4

# can somebody tell me why a string has (n*(n+1)/2) substrings?

• 2
Sum of arithmetic series?
• 2
• 4
Because that is the formula.

CAT = 3 letters => so it has 6 possible different substrings.

You could just say, why not just do n^2 ? well because the start and end of the string shouldn't be counted twice.

So in the example 'CAT', you end up with only 2 characters => n^2 = 2^2 = 4 + start + end = 6

(This is of course very simply explained :D)

Edit : see link above :P Or go watch some numberphile videos on YouTube. They have one on that subject I believe.
• 0
@magicMirror yeah but that series has been used for finding sum between [1..N] inclusive but how this is useful for finding count of substring in a string.
• 6
@priyanshu-zeon

Think of it as an induction problem.

Start with a string of length 1, it has 1 substring (itself).

If you add a character, you get two new substrings, the character itself and the new string, so that makes 2 more

If you keep adding characters, everytime you extend to length n, you'll see you get n substrings added.

Therefore, the count of substrings in a string of length n is the sum of all numbers from 1 to n inclusive, which of course, is solved by the formula you have already been given.
• 1
Math
• 1
@phat-lasagna duhh, ofcource it's ducking math
• 0
@dotenvironment But that is not how the formula works with substrings.

Your string '123' will have 6 substrings :

'1'

'2'

'3'

'12'

'23'

'123'
• 0
@Grumm damn i was so fantastically wrong. precisely why i hate ds and algo. thanks for being polite, if this was reddit or twitter, this would have blown up with trolling :D
• 1
@Grumm
Thats Newton's Binomial theorem.
"cat" does not have "ct", or "tc" as substrings.
it does have these:
c, a, t, ca, at, cat = 6.
the given calculation is 3*(4/2)=6.
Induction is a way to prove correctness - but does not explain the idea behind the formula.
• 1
@priyanshu-zeon another attempt at eli5

a substring is a continuous part of a string . any string when cut from somewhere will make substrings. the size of each sustring after the cut somehow relates with the number of total unique substrings which somehow relates formula, therefore we use that formula.

eg for string,

- making 0 cuts:
abcd

- making 1 cut :
a,bcd
ab,cd
abc,d
a,bcd

- making 2 cuts
a,bc,d
ab,c,d
a,b,cd

- making 3 cuts :
a,b,c,d

therefore the various substrings can be written as

a,b,c,d, ab,bc,cd ,abc,bcd, abcd
= 4 substrings of size 1 + 3 subs of size 2 + 2subs of size 3 + 1 sub of size 4
= 4+3+2+1
= the answer for sum formula
• 0
@dotenvironment

That's not a mathematical formulation, as it becomes intractable for large n. You only gave a concrete example for n=3.
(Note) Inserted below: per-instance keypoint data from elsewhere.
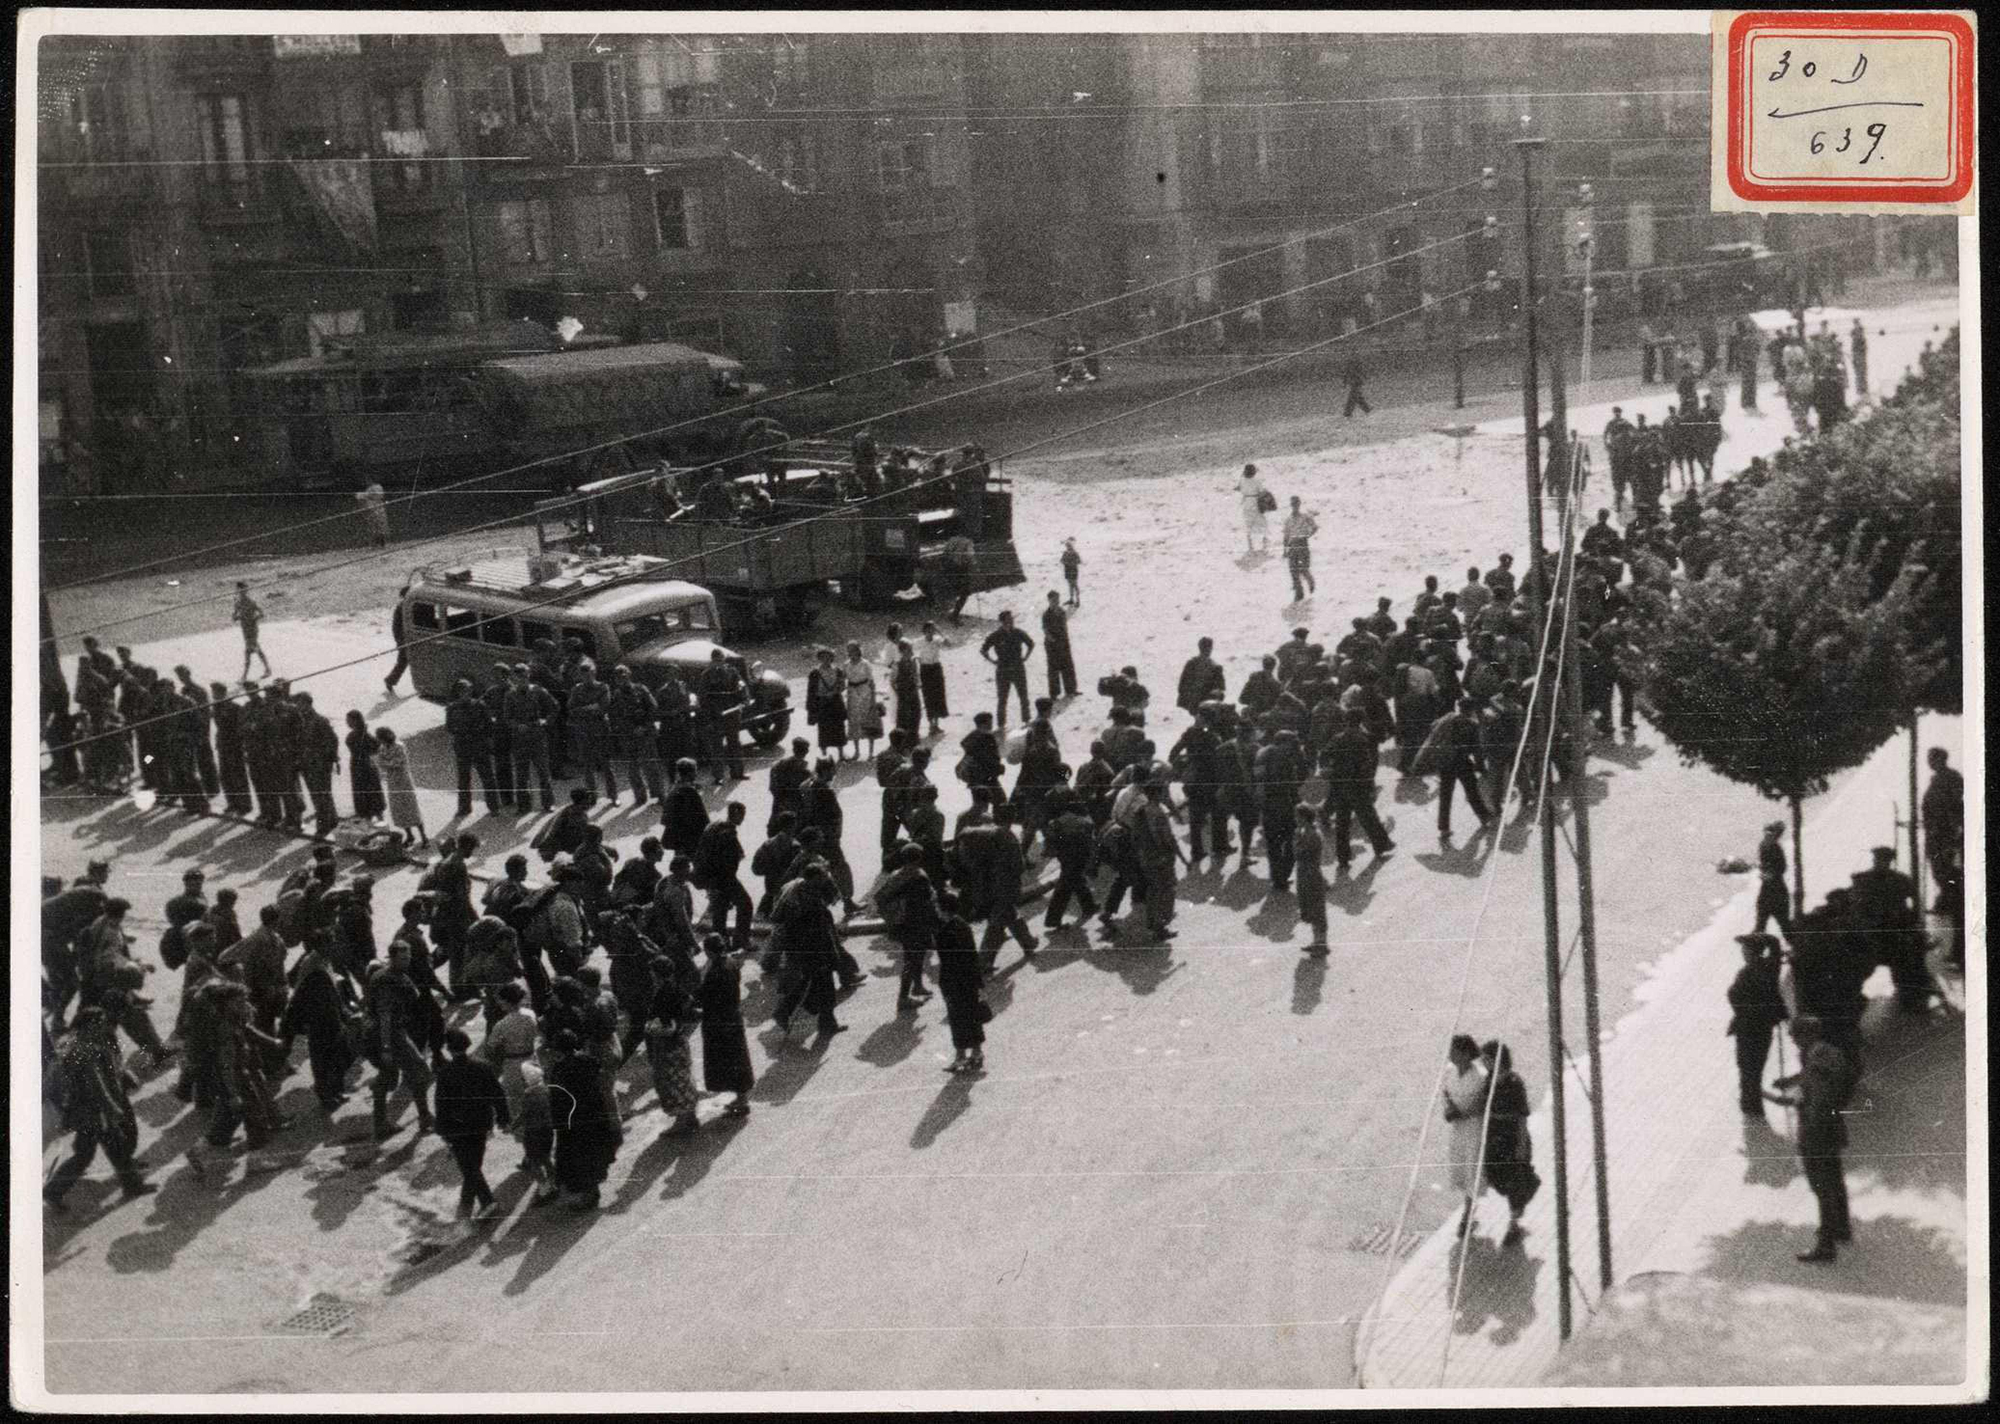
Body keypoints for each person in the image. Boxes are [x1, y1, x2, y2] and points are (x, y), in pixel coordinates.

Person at [43, 1005, 156, 1212]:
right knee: (89, 1153)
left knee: (111, 1148)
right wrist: (113, 1109)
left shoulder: (74, 1043)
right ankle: (53, 1191)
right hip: (95, 1113)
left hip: (84, 1111)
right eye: (100, 1023)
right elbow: (98, 1086)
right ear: (90, 1025)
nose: (104, 1026)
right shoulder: (87, 1051)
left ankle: (133, 1185)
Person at [1764, 1015, 1858, 1262]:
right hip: (1832, 1127)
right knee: (1835, 1181)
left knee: (1821, 1187)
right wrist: (1792, 1081)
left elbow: (1810, 1094)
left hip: (1816, 1131)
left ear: (1805, 1035)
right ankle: (1841, 1227)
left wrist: (1771, 1095)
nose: (1793, 1041)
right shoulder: (1825, 1053)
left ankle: (1826, 1246)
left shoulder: (1813, 1059)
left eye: (1795, 1036)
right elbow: (1812, 1079)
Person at [434, 1027, 510, 1221]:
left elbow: (441, 1105)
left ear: (449, 1049)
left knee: (469, 1166)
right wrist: (503, 1118)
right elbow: (498, 1094)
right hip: (482, 1123)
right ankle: (467, 1198)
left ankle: (487, 1202)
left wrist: (443, 1131)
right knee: (474, 1162)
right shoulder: (483, 1066)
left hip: (457, 1127)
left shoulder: (445, 1073)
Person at [547, 1029, 621, 1212]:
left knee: (578, 1158)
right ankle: (591, 1191)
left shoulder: (560, 1070)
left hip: (573, 1121)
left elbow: (557, 1099)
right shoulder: (589, 1061)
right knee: (593, 1155)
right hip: (594, 1115)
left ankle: (587, 1196)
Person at [1478, 1041, 1540, 1242]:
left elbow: (1522, 1116)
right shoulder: (1488, 1079)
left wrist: (1521, 1145)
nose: (1484, 1062)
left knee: (1514, 1180)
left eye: (1487, 1059)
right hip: (1494, 1137)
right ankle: (1525, 1194)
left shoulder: (1514, 1083)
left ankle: (1513, 1225)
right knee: (1495, 1176)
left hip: (1512, 1137)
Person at [1728, 932, 1788, 1118]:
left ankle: (1751, 1107)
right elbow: (1776, 944)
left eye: (1745, 949)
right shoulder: (1770, 967)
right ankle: (1751, 1103)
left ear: (1752, 952)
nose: (1743, 952)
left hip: (1748, 1027)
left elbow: (1735, 997)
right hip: (1763, 1026)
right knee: (1754, 1066)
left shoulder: (1748, 973)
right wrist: (1762, 938)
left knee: (1747, 1067)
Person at [697, 935, 755, 1117]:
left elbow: (705, 995)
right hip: (732, 1017)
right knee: (737, 1058)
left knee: (728, 1060)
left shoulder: (714, 971)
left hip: (718, 1020)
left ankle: (742, 1101)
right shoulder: (730, 962)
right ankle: (741, 1097)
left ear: (709, 951)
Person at [1441, 1033, 1492, 1235]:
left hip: (1473, 1129)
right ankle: (1468, 1206)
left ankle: (1468, 1214)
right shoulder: (1450, 1073)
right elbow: (1445, 1096)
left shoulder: (1478, 1076)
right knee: (1461, 1167)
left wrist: (1461, 1112)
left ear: (1463, 1054)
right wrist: (1448, 1111)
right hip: (1457, 1129)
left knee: (1472, 1168)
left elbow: (1481, 1105)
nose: (1450, 1055)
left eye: (1454, 1051)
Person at [934, 892, 988, 1074]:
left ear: (943, 909)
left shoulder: (946, 930)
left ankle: (961, 1056)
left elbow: (951, 960)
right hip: (967, 980)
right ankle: (976, 1052)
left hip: (955, 982)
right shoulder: (961, 926)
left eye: (937, 906)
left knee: (958, 1020)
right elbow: (972, 956)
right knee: (971, 1017)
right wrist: (978, 983)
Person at [372, 726, 428, 850]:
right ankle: (409, 835)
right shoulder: (382, 748)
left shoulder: (399, 746)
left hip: (403, 781)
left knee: (411, 808)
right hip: (392, 782)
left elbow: (397, 763)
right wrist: (385, 764)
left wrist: (385, 764)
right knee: (399, 809)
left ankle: (424, 837)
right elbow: (382, 764)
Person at [981, 611, 1036, 729]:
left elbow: (1031, 644)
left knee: (1023, 695)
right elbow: (983, 650)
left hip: (1017, 667)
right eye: (1008, 619)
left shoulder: (1018, 632)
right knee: (1002, 698)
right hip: (1003, 669)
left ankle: (1026, 719)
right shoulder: (996, 635)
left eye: (1011, 619)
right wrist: (992, 661)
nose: (1011, 621)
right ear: (1002, 621)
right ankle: (1001, 724)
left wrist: (1026, 657)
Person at [841, 642, 883, 761]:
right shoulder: (846, 664)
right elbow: (842, 679)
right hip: (852, 694)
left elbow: (872, 682)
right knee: (854, 722)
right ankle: (857, 751)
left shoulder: (865, 664)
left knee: (869, 721)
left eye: (853, 650)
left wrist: (873, 699)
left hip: (865, 693)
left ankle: (870, 753)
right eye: (848, 651)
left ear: (858, 651)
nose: (850, 653)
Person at [1753, 819, 1791, 936]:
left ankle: (1756, 945)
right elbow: (1782, 867)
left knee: (1763, 922)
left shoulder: (1768, 845)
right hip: (1776, 888)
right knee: (1783, 923)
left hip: (1771, 888)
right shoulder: (1772, 845)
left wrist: (1766, 871)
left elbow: (1780, 867)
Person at [1040, 594, 1079, 700]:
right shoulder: (1046, 615)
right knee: (1053, 669)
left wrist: (1065, 640)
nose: (1056, 602)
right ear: (1049, 600)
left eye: (1057, 599)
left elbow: (1064, 626)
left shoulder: (1061, 611)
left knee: (1068, 666)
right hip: (1052, 645)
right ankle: (1054, 693)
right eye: (1053, 600)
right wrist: (1054, 641)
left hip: (1064, 642)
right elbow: (1045, 630)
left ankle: (1071, 689)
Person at [233, 582, 272, 680]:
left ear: (247, 590)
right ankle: (267, 669)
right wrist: (238, 617)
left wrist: (254, 619)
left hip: (252, 629)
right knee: (257, 649)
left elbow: (261, 613)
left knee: (248, 651)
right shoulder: (237, 603)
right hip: (245, 629)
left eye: (244, 590)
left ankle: (244, 675)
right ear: (237, 591)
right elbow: (234, 617)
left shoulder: (251, 602)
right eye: (240, 591)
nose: (242, 593)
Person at [1281, 496, 1318, 603]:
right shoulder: (1288, 519)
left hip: (1302, 543)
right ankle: (1299, 593)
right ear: (1291, 505)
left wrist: (1308, 535)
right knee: (1293, 570)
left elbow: (1315, 527)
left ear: (1299, 504)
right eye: (1293, 504)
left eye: (1296, 504)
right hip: (1292, 545)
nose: (1295, 506)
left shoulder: (1305, 517)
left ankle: (1310, 582)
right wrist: (1285, 550)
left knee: (1303, 568)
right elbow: (1286, 536)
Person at [1238, 464, 1271, 554]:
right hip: (1255, 503)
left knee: (1248, 525)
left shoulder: (1242, 480)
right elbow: (1262, 491)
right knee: (1263, 524)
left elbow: (1239, 488)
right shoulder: (1257, 481)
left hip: (1246, 503)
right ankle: (1264, 546)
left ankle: (1250, 547)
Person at [357, 478, 391, 547]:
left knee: (380, 527)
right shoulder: (370, 490)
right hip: (373, 510)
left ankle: (382, 543)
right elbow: (360, 497)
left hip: (377, 509)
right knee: (374, 527)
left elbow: (361, 496)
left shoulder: (376, 487)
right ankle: (376, 543)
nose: (366, 482)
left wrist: (363, 495)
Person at [1060, 538, 1082, 606]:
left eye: (1069, 546)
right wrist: (1066, 562)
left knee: (1074, 585)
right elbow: (1061, 561)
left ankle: (1078, 601)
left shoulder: (1075, 553)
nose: (1068, 547)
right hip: (1068, 570)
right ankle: (1072, 599)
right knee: (1070, 585)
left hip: (1073, 570)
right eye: (1067, 546)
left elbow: (1079, 561)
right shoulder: (1065, 553)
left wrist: (1070, 563)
Proving a theorem by induction means that you prove it for n, and then for n+1 in terms of n.

If you can do that, then it follows that at least, it is valid for any natural number.

Going by your logic, Fermat's last theorem would hold for any n, when in truth, it's unknown for any n >= 3, because there is no way to express it for n=3 in terms of n=2.
• 0
Well the string is length 4 but can't edit. Point still stands though.
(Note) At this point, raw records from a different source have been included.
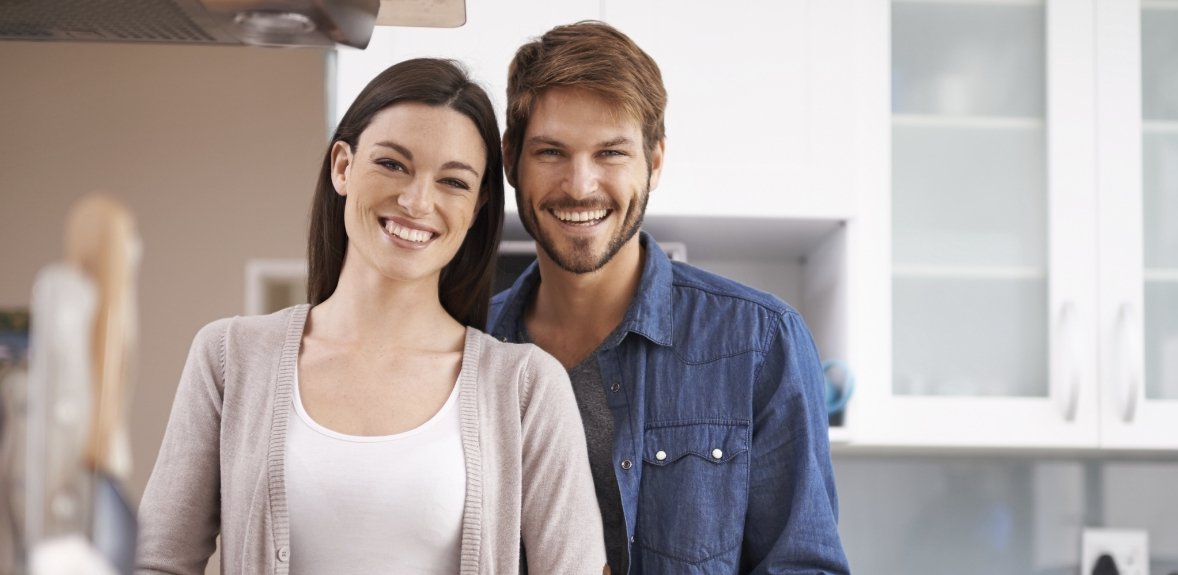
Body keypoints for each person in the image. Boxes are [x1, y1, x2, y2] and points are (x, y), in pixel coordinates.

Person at [136, 58, 605, 575]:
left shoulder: (526, 387)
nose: (416, 201)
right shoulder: (229, 357)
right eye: (393, 164)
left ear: (476, 206)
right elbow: (158, 562)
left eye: (453, 182)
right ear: (343, 166)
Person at [489, 21, 850, 574]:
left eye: (611, 152)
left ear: (654, 161)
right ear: (512, 160)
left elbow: (805, 566)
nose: (580, 185)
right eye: (551, 151)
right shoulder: (465, 344)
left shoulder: (759, 341)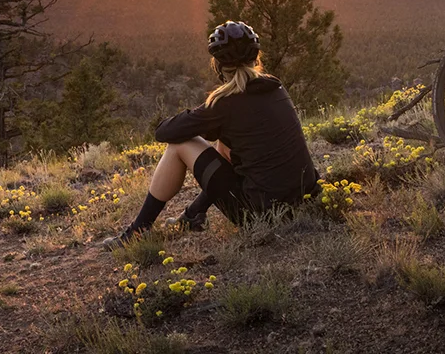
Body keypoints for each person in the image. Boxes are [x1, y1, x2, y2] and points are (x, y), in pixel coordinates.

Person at [102, 21, 318, 249]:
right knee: (224, 143)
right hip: (303, 200)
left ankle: (139, 230)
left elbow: (164, 132)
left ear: (218, 65)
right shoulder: (275, 88)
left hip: (262, 215)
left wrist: (199, 114)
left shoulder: (225, 103)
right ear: (256, 58)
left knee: (179, 145)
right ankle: (194, 214)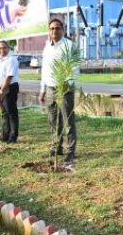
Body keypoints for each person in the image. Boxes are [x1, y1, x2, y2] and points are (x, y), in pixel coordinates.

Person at [39, 18, 79, 164]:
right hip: (50, 88)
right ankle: (56, 147)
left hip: (65, 88)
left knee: (68, 121)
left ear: (63, 29)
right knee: (53, 119)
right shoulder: (47, 47)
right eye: (51, 29)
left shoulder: (70, 46)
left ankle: (70, 151)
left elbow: (74, 68)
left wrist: (66, 85)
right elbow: (45, 70)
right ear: (49, 31)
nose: (54, 31)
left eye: (57, 28)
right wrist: (42, 89)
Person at [0, 41, 20, 143]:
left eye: (4, 48)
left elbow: (9, 77)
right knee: (4, 113)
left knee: (11, 113)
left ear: (8, 48)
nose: (2, 50)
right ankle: (5, 135)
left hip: (9, 88)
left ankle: (13, 137)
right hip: (0, 88)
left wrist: (2, 91)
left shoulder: (11, 60)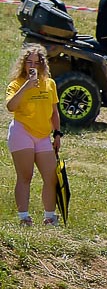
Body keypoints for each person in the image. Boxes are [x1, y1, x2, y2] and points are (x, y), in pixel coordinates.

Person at [7, 43, 60, 225]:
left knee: (51, 176)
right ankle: (24, 217)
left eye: (37, 63)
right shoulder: (16, 84)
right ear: (23, 64)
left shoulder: (50, 84)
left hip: (43, 135)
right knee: (25, 175)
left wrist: (57, 134)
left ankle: (50, 216)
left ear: (42, 64)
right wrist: (27, 86)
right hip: (22, 132)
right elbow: (10, 107)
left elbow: (54, 112)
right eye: (29, 62)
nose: (33, 66)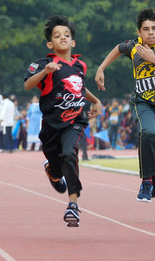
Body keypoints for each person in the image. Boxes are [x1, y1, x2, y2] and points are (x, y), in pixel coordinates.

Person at [95, 8, 155, 202]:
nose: (151, 32)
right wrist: (101, 68)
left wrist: (153, 59)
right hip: (142, 102)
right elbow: (119, 48)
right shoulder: (133, 47)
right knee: (148, 133)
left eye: (154, 28)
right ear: (139, 32)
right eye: (146, 29)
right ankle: (146, 181)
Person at [24, 15, 102, 227]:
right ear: (50, 43)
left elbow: (78, 87)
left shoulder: (80, 66)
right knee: (58, 167)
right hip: (51, 126)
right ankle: (53, 171)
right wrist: (45, 72)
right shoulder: (44, 64)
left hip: (75, 121)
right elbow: (28, 85)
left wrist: (96, 100)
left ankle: (73, 205)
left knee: (70, 153)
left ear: (73, 41)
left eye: (66, 35)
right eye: (57, 36)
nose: (63, 38)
Please note that in not saying you are wrong, but as proof, your explanation is missing a hidden step, in which you manually remove duplicates.

A formal mathematical proof must be able to justify stumbling upon and removing those duplicates without requiring visual inspection.
• 0
@CoreFusionX yes i wasn't going around the mathematical Indic route. its just something i use to identify substrings ( and a slotted window analogy)
• 1
@magicMirror There are rules in place :

selecting 2 blank spaces atleast one letter apart.

a| b c | d = substring bc

| a b c |d = substring abc.

Now how many ways can you chose these 2 blankspace. For n letter word there are n+1.

Then first select one = n+1 ways

Select another (not the same)= n

So total n(n+1). But you have calculated everything twice. So n*(n+1)/2.

This has for me nothing to do with induction. It is just to prove the formula and it works for any string no matter how large it is.

You mention 'ct" or 'tc' but those aren't even possibilities.